Last modified: 2014-10-10 13:10:19 UTC
Japanese-language characters are rendered as tofu when I try to export a page translated into Japanese using the Translate extension. An example is <https://meta.wikimedia.org/wiki/Tech/News/2014/40/ja?oldid=10019558&>, rendered as <https://meta.wikimedia.org/w/index.php?title=Special:Book&bookcmd=render_article&arttitle=Tech%2FNews%2F2014%2F40%2Fja&oldid=10019558&writer=rdf2latex>. In the linked PDF file, only latin characters are rendered properly.
Just to add: the description above is based on what I see on GNOME Document Viewer (evince) 3.10.3.

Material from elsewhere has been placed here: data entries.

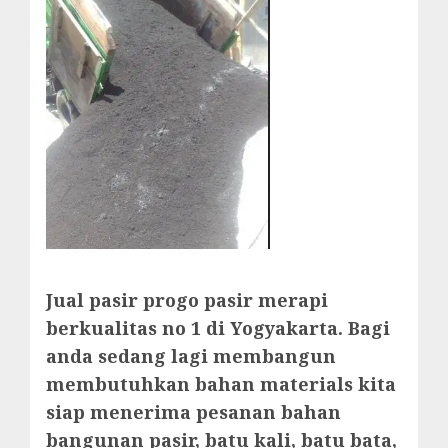
Jual pasir progo pasir merapi
berkualitas no 1 di Yogyakarta. Bagi
anda sedang lagi membangun
membutuhkan bahan materials kita
siap menerima pesanan bahan
bangunan pasir, batu kali, batu bata,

The issue is that the Translation extension is not adding the proper "lang" attribute on the translated message, so we are trying to render the entire thing as English text.
What translated message? The content is wrapped inside <div id="mw-content-text" lang="ja" dir="ltr" class="mw-content-ltr"></div>. I do not understand what is the problem and how it is related to Translate.
Ah, sorry -- you're right. That's in the PHP parser output. It's missing from the Parsoid output, however: http://parsoid-lb.eqiad.wikimedia.org/metawiki/Tech/News/2014/40/ja?oldid=10019558 That has lang=en. Could you describe how your extension sets the lang attribute on the content (if you know) before I reassign this bug back over to Parsoid? Presumably I need to get this information via some API, as the desired content language is not present in https://meta.wikimedia.org/w/index.php?title=Tech/News/2014/40/ja&action=raw for instance (which I assume is the raw text which Parsoid is working with).
Via the hook: https://github.com/wikimedia/mediawiki-extensions-Translate/blob/master/tag/PageTranslationHooks.php#L67 I am surprised if the page content language is not yet exposed in the API in any way. If not, let's add it.
Ok, great. I'm going to reassign it to Parsoid; I'll open a new bug if it turns out the page content language isn't exposed via some API.